02/11/2011

Méfiez-vous des idées tueuses d'emplois!

A écouter les débats à la radio sur la restructuration de Novartis à Nyon, rien ne serait aussi simple que de sauver les 330 emplois que le groupe pharmaceutique entend supprimer. "Il suffit d'interdire aux entreprises bénéficiaires de licencier", répètent, sur tous les tons, plusieurs élus socialistes. La solution serait là, profitable à tous, facile à mettre en œuvre…

 

Quel miroir aux alouettes! Il suffit d'observer la France pour comprendre qu'il s'agit là d'un remède qui tue le patient à petit feu. Chez nos voisins, les employeurs doivent compter entre deux et quatre ans au bas mot pour procéder à la moindre réorientation stratégique, en raison d'un véritable bouclier contre les licenciements collectifs. Résultat? Les entreprises renoncent à engager.
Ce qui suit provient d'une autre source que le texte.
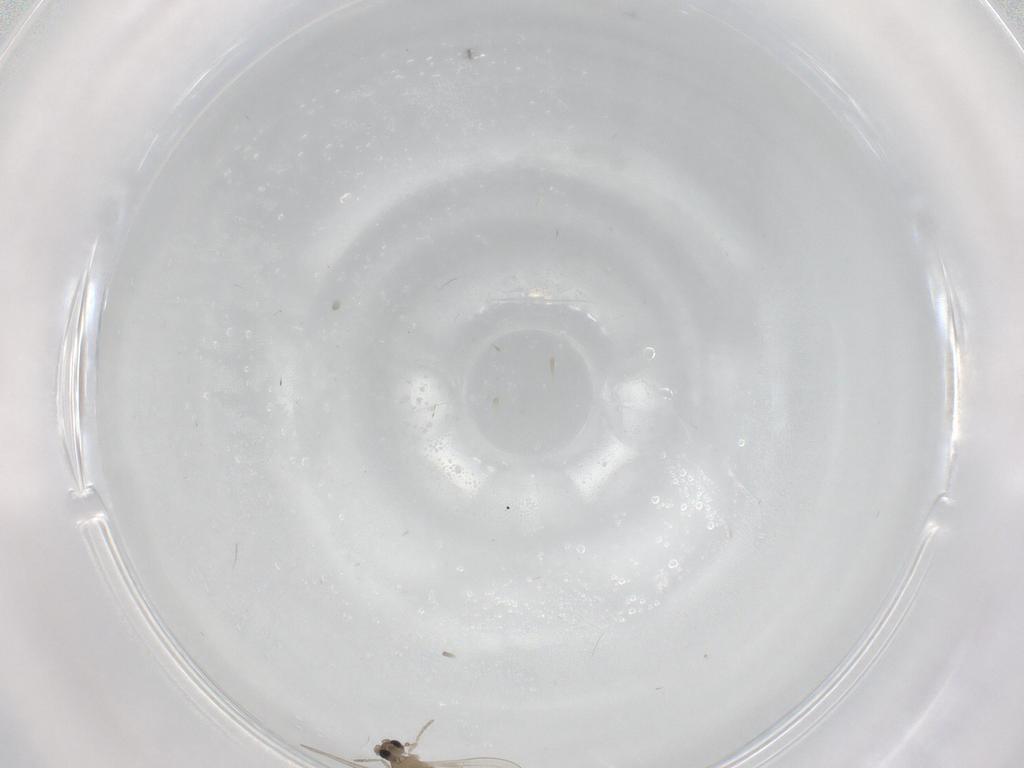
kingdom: Animalia
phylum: Arthropoda
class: Insecta
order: Diptera
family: Cecidomyiidae
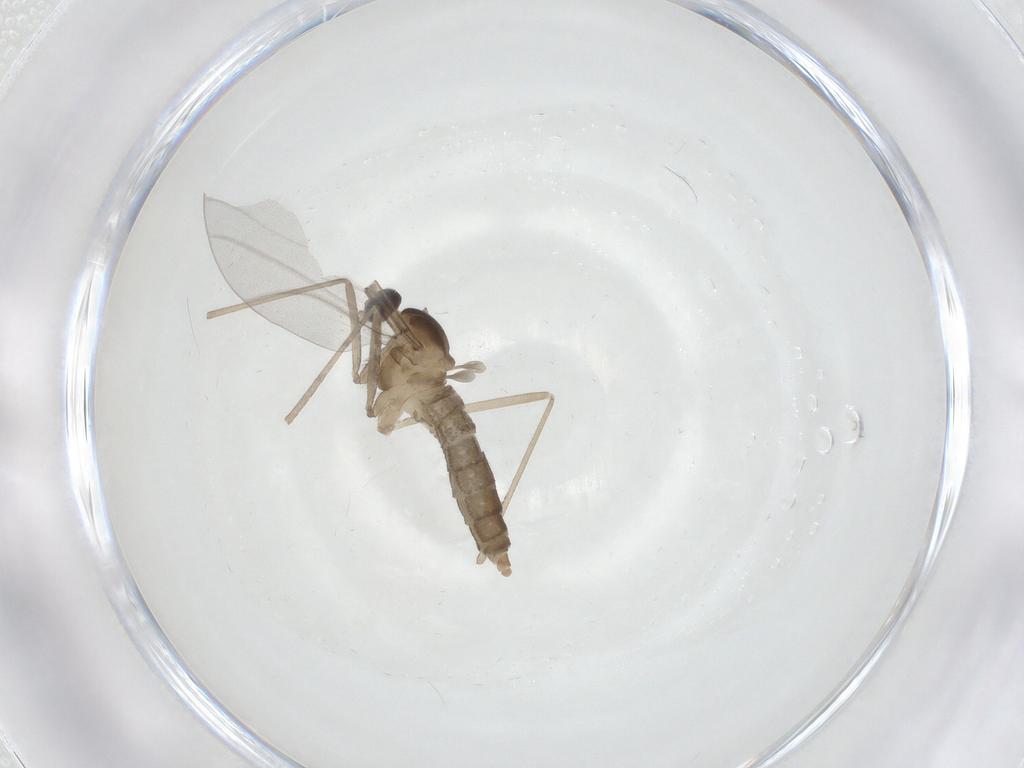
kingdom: Animalia
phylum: Arthropoda
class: Insecta
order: Diptera
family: Cecidomyiidae
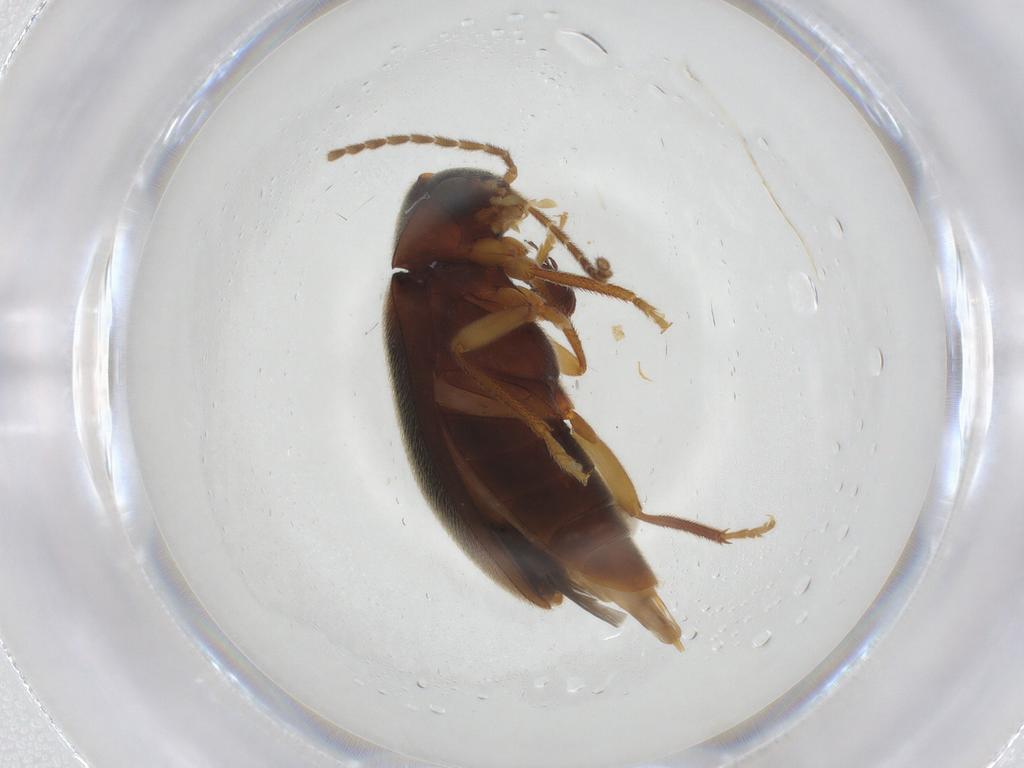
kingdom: Animalia
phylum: Arthropoda
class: Insecta
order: Coleoptera
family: Ptilodactylidae
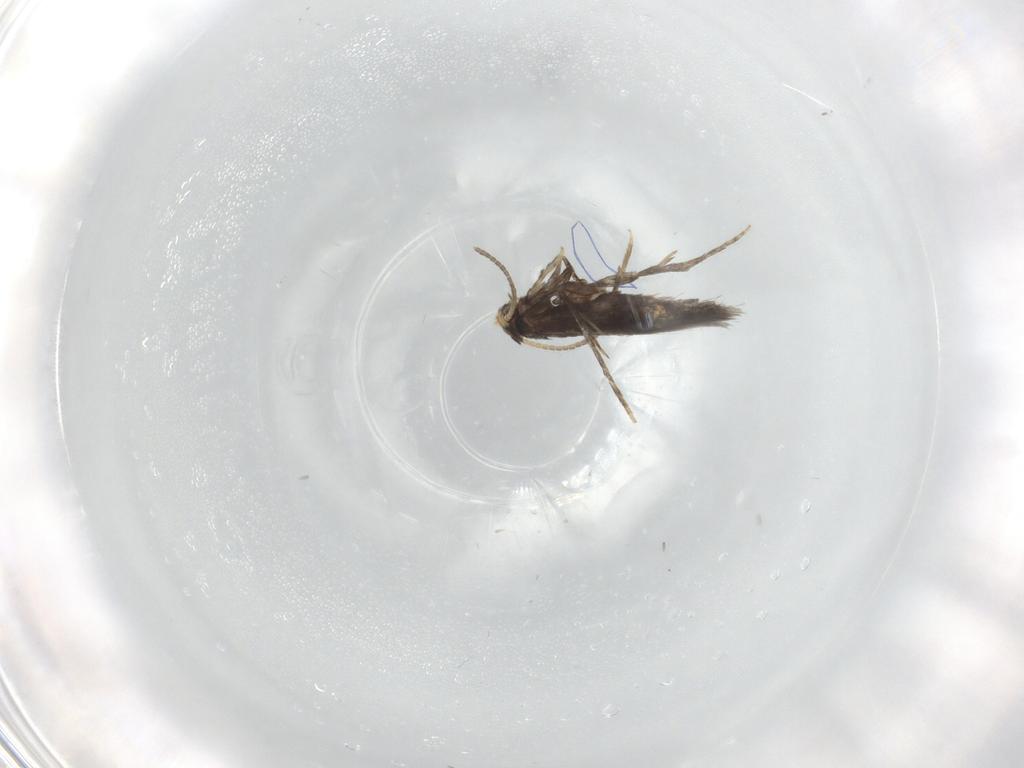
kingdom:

Le chômage dépasse actuellement les 9% et est resté presque constamment supérieur à 8% depuis le milieu des années 1980. Les sociétés qui embauchent privilégient les statuts précaires, le personnel intérimaire, les contrats de travail à durée déterminée. Sur la touche, les jeunes sont les grands perdants de ces errements. Voulons-nous ça aussi?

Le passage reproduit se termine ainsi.